There are many possibilities for what can be done with Alteia's SDK. In this article, we cover just one example, showing how a developer can apply custom analytics over the digital twin of an existing asset, reconstructed in Aether. Thus, using the available tools, you can integrate industrial machine data with site geospatial data to create a complete picture of the asset.

Addressing the issue

In this instance, a quarry manager wants to use the most efficient routes on his site to move material from point A to point B, from the loading area in the pit to the crusher.

We consider this a question of optimization and address it using modelization.

To do this, you create a layer in Aether that shows the 3D geospatial data of the quarry along with a model of the fuel consumption of the haul trucks.
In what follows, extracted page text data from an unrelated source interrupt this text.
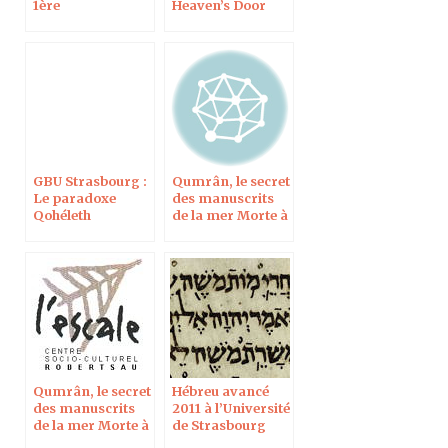
1ère
Heaven’s Door
GBU Strasbourg :
Qumrân, le secret
Le paradoxe
des manuscrits
Qohéleth
de la mer Morte à
Strasbourg
Qumrân, le secret
Hébreu avancé
des manuscrits
2011 à l’Université
de la mer Morte à
de Strasbourg
Strasbourg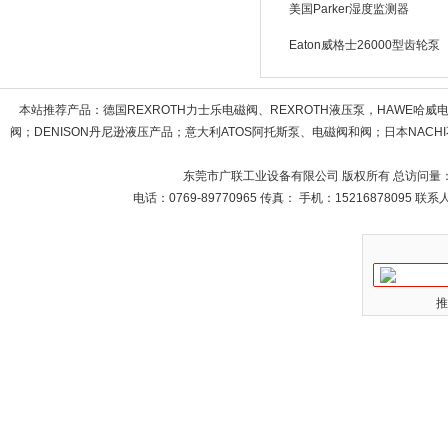
美国Parker湿度监测器
Eaton威格士26000型齿轮泵
本站推荐产品：
德国REXROTH力士乐电磁阀、REXROTH液压泵，HAWE哈
阀；DENISON丹尼逊液压产品；意大利ATOS阿托斯泵、电磁阀和阀；日本NACHI不
东莞市广联工业设备有限公司 版权所有 总访问量
电话：0769-89770965 传真： 手机：15216878095 
推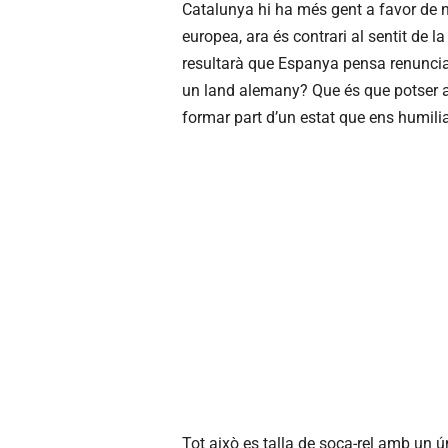
Catalunya hi ha més gent a favor de 
europea, ara és contrari al sentit de l
resultarà que Espanya pensa renuncia
un land alemany? Que és que potser a
formar part d’un estat que ens humilia
Tot això es talla de soca-rel amb un ún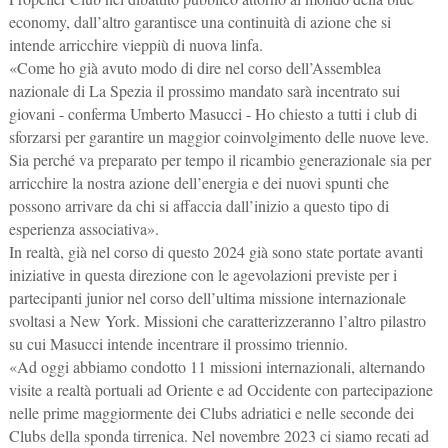
economy, dall’altro garantisce una continuità di azione che si
intende arricchire vieppiù di nuova linfa.
«Come ho già avuto modo di dire nel corso dell’Assemblea
nazionale di La Spezia il prossimo mandato sarà incentrato sui
giovani - conferma Umberto Masucci - Ho chiesto a tutti i club di
sforzarsi per garantire un maggior coinvolgimento delle nuove leve.
Sia perché va preparato per tempo il ricambio generazionale sia per
arricchire la nostra azione dell’energia e dei nuovi spunti che
possono arrivare da chi si affaccia dall’inizio a questo tipo di
esperienza associativa».
In realtà, già nel corso di questo 2024 già sono state portate avanti
iniziative in questa direzione con le agevolazioni previste per i
partecipanti junior nel corso dell’ultima missione internazionale
svoltasi a New York. Missioni che caratterizzeranno l’altro pilastro
su cui Masucci intende incentrare il prossimo triennio.
«Ad oggi abbiamo condotto 11 missioni internazionali, alternando
visite a realtà portuali ad Oriente e ad Occidente con partecipazione
nelle prime maggiormente dei Clubs adriatici e nelle seconde dei
Clubs della sponda tirrenica. Nel novembre 2023 ci siamo recati ad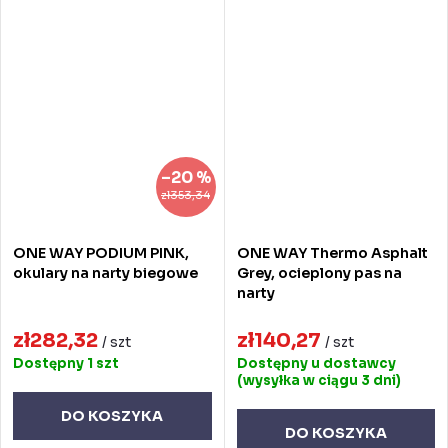
–20 %
zł353,34
ONE WAY PODIUM PINK,
ONE WAY Thermo Asphalt
okulary na narty biegowe
Grey, ocieplony pas na
narty
zł282,32
zł140,27
/ szt
/ szt
Dostępny
1 szt
Dostępny u dostawcy
(wysyłka w ciągu 3 dni)
DO KOSZYKA
DO KOSZYKA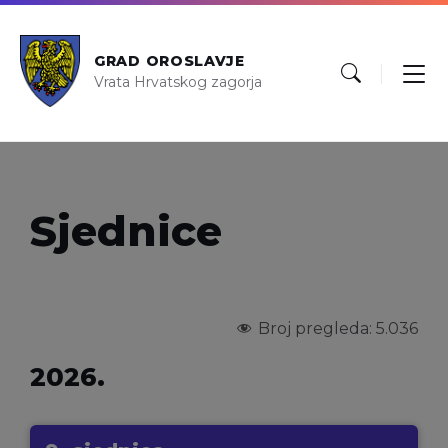
GRAD OROSLAVJE
Vrata Hrvatskog zagorja
Sjednice
Broj pregleda:
5.036
2026.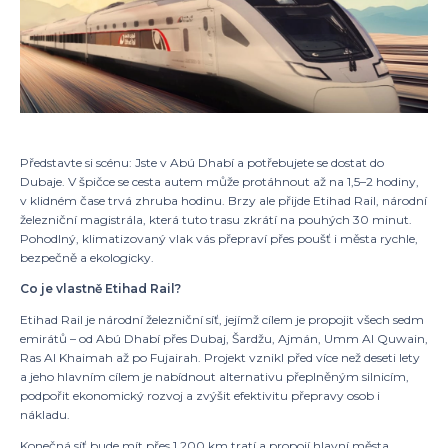
Máte zájem
+420 
Představte si scénu: Jste v Abú Dhabí a potřebujete se dostat do
CZ 
Dubaje. V špičce se cesta autem může protáhnout až na 1,5–2 hodiny,
v klidném čase trvá zhruba hodinu. Brzy ale přijde Etihad Rail, národní
železniční magistrála, která tuto trasu zkrátí na pouhých 30 minut.
Pohodlný, klimatizovaný vlak vás přepraví přes poušť i města rychle,
bezpečně a ekologicky.
Co je vlastně Etihad Rail?
Etihad Rail je národní železniční síť, jejímž cílem je propojit všech sedm
emirátů – od Abú Dhabí přes Dubaj, Šardžu, Ajmán, Umm Al Quwain,
Ras Al Khaimah až po Fujairah. Projekt vznikl před více než deseti lety
a jeho hlavním cílem je nabídnout alternativu přeplněným silnicím,
podpořit ekonomický rozvoj a zvýšit efektivitu přepravy osob i
nákladu.
Konečná síť bude mít přes 1 200 km tratí a propojí hlavní města,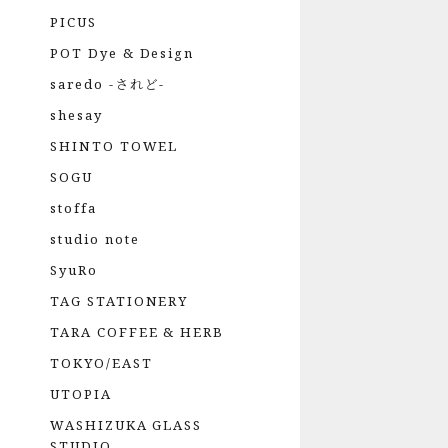
PICUS
POT Dye & Design
saredo -されど-
shesay
SHINTO TOWEL
SOGU
stoffa
studio note
SyuRo
TAG STATIONERY
TARA COFFEE & HERB
TOKYO/EAST
UTOPIA
WASHIZUKA GLASS
STUDIO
Let's look at the steps involved.

Generate the haul roads

The first step is to generate the quarry haul roads in Aether. Drones capture raw images, which are then processed in 2D or 3D, either within Aether or externally. Once uploaded and processed, Aether will detect and extract the haul roads from the images.

Define fuel consumption

Next, you need to define the fuel consumption between any two points. Two pieces of data help us create a complete picture. Vehicle-related data, such as rolling resistance and load weight, and drone-related data, such as lengths and elevation differences computed from the 3D models within Aether.

def fuel_consumption(load, length, delta_z): 
return max(C_h*(1-RR)*(20000+load)/20000*length + C_v*(20000+load)
/20000*delta_z,0)

Utilizing the Alteia SDK

Finally, using the Alteia SDK and a short Python script allows you to bring all the data together.

• defines the KPI to be generated (fuel consumption)
• calls the haul roads pattern as an input
• calls the SDK functions
• generates a visual map (.tiff)

In conclusion, it was possible to simulate the fuel cost associated to a certain positioning of the crusher versus the loading area.